TASK GOAL =
Please print the listing that follows word for word, but skip any pictures it holds.

PROVIDED ENTRIES =
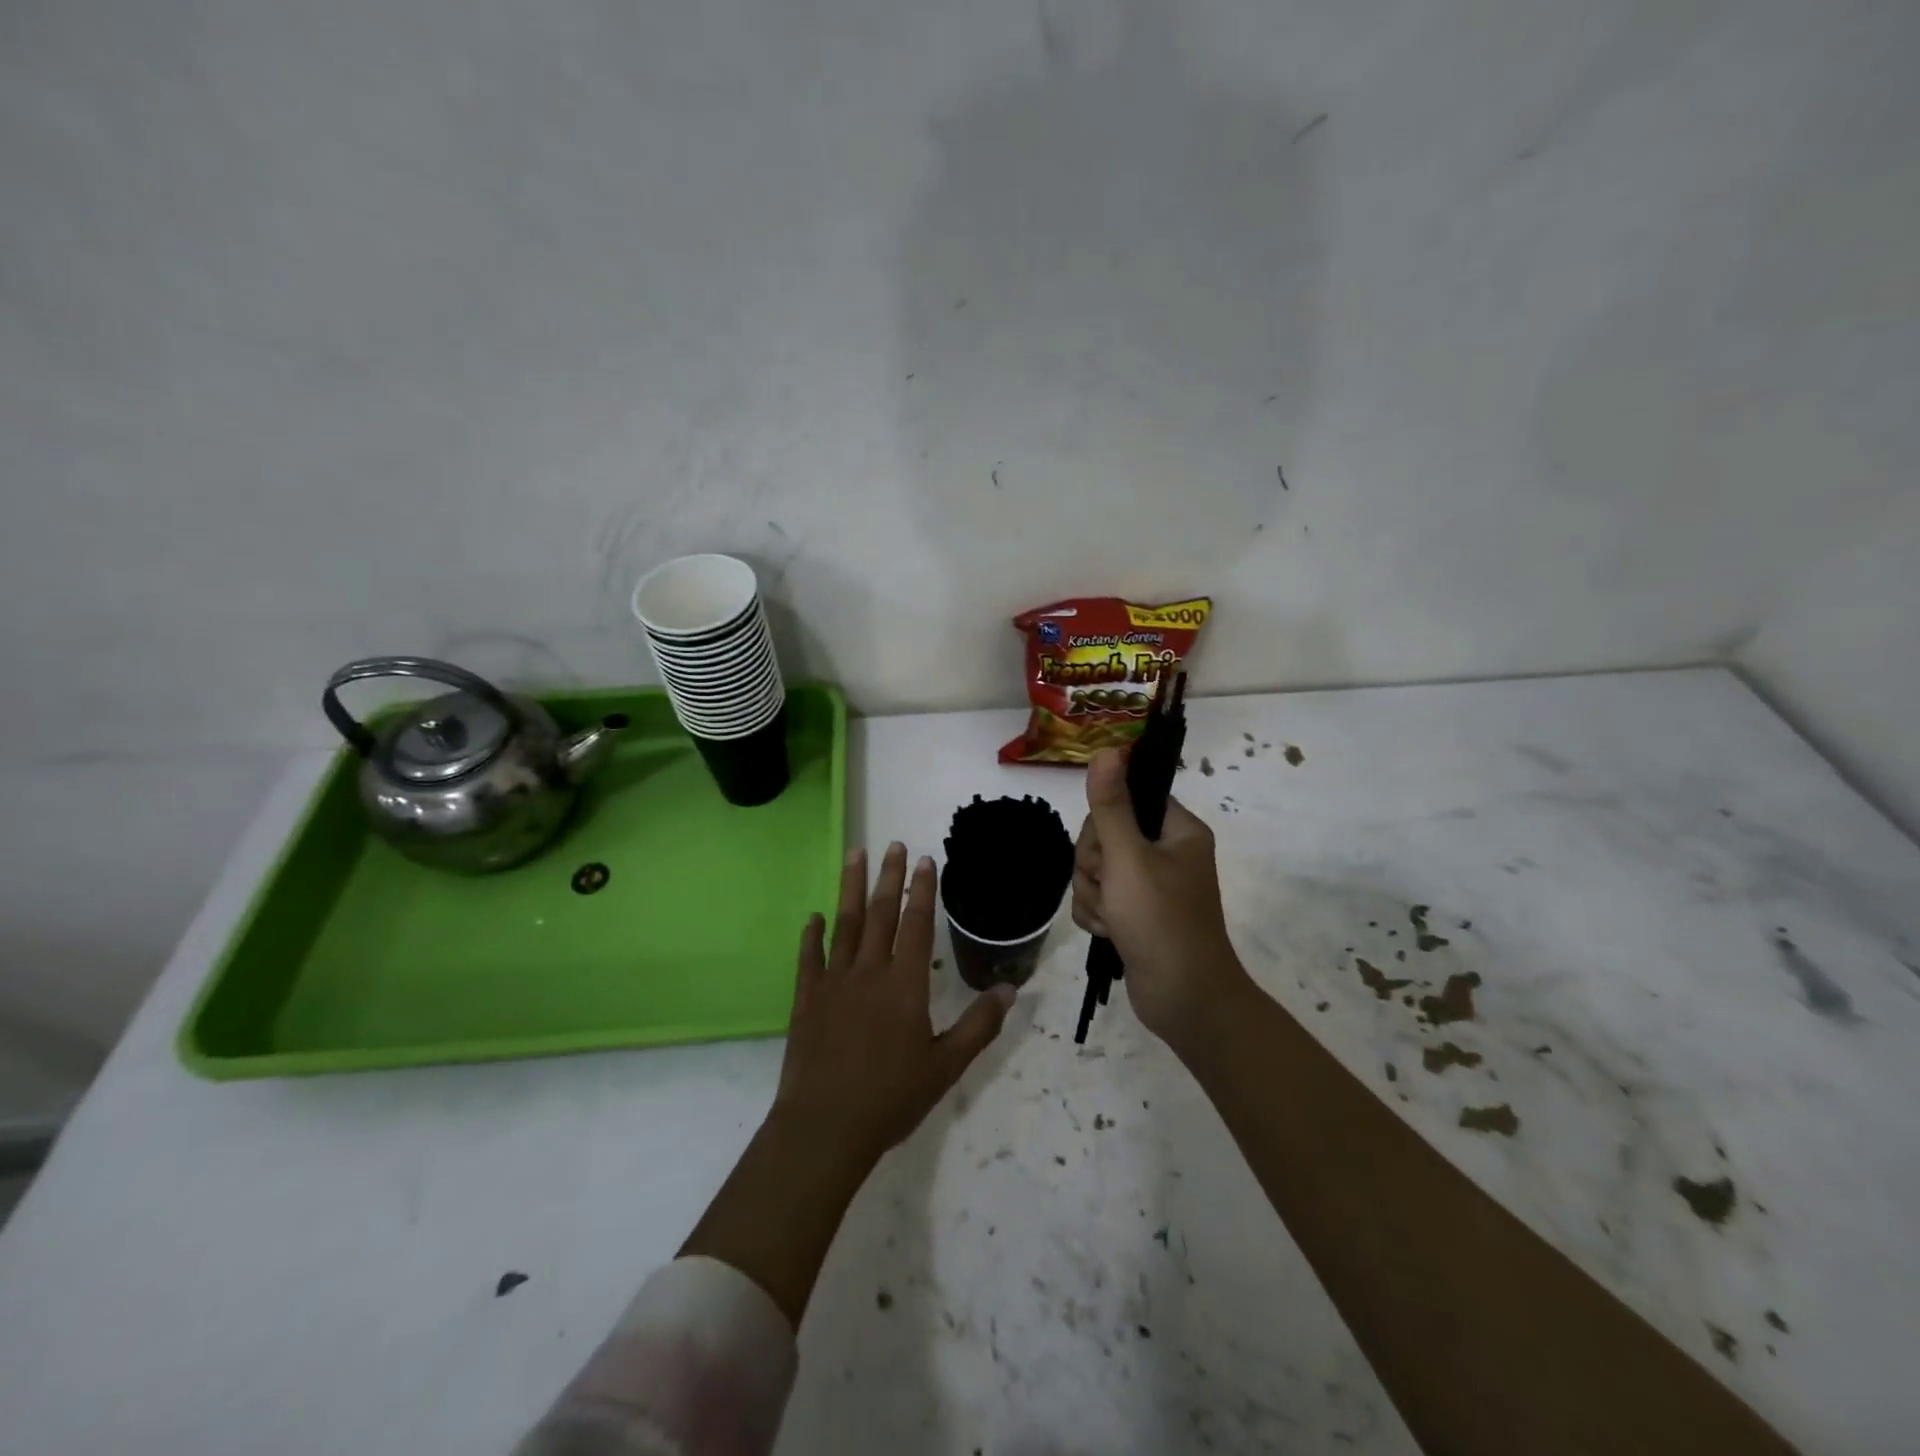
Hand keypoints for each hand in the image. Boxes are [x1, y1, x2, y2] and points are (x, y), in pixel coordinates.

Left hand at [772, 842, 1015, 1170]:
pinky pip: (809, 957)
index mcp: (905, 985)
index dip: (922, 891)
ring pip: (845, 924)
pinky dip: (812, 934)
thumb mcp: (946, 1066)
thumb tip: (1009, 988)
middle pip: (881, 913)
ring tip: (854, 854)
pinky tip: (813, 916)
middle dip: (889, 877)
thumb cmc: (891, 1098)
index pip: (917, 925)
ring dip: (850, 887)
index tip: (925, 861)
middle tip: (893, 844)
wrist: (825, 1127)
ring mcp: (834, 982)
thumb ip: (979, 1025)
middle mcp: (869, 972)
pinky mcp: (806, 998)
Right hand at [1072, 748, 1250, 1048]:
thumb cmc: (1161, 922)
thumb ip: (1111, 805)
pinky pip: (1099, 896)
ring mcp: (1150, 884)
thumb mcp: (1129, 859)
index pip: (1127, 799)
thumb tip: (1107, 749)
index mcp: (1177, 830)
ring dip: (1093, 894)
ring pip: (1096, 868)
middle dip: (1094, 865)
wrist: (1184, 1000)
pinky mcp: (1136, 912)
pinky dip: (1097, 913)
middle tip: (1109, 888)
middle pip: (1104, 835)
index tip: (1106, 848)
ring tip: (1112, 919)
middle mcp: (1166, 852)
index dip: (1105, 822)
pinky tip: (1108, 932)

RESULT OF THIS EXERCISE =
Hand keypoints for each hand in the image. Boxes are [x1, y1, x2, y2] and points are (x, y), in pixel coordinates.

Left hand at [772, 842, 1015, 1170]:
pinky pip: (809, 957)
index mcp: (905, 985)
index dip: (922, 891)
ring pip: (845, 924)
pinky dip: (812, 934)
thumb mcp: (946, 1066)
thumb tip: (1009, 988)
middle pip: (881, 913)
ring tip: (854, 854)
pinky tip: (813, 916)
middle dip: (889, 877)
thumb cmc: (891, 1098)
index pip: (917, 925)
ring dip: (850, 887)
index tip: (925, 861)
middle tip: (893, 844)
wrist: (825, 1127)
ring mcp: (834, 982)
thumb ip: (979, 1025)
middle mcp: (869, 972)
pinky mcp: (806, 998)
Right hand at [1072, 748, 1250, 1048]:
thumb cmc: (1161, 922)
thumb ip: (1111, 805)
pinky pip: (1099, 896)
ring mcp: (1150, 884)
thumb mcp: (1129, 859)
index pip: (1127, 799)
thumb tip: (1107, 749)
index mcp: (1177, 830)
ring dip: (1093, 894)
ring pip: (1096, 868)
middle dip: (1094, 865)
wrist: (1184, 1000)
pinky mcp: (1136, 912)
pinky dip: (1097, 913)
middle tip: (1109, 888)
middle pip: (1104, 835)
index tip: (1106, 848)
ring tip: (1112, 919)
middle mcp: (1166, 852)
index dip: (1105, 822)
pinky tip: (1108, 932)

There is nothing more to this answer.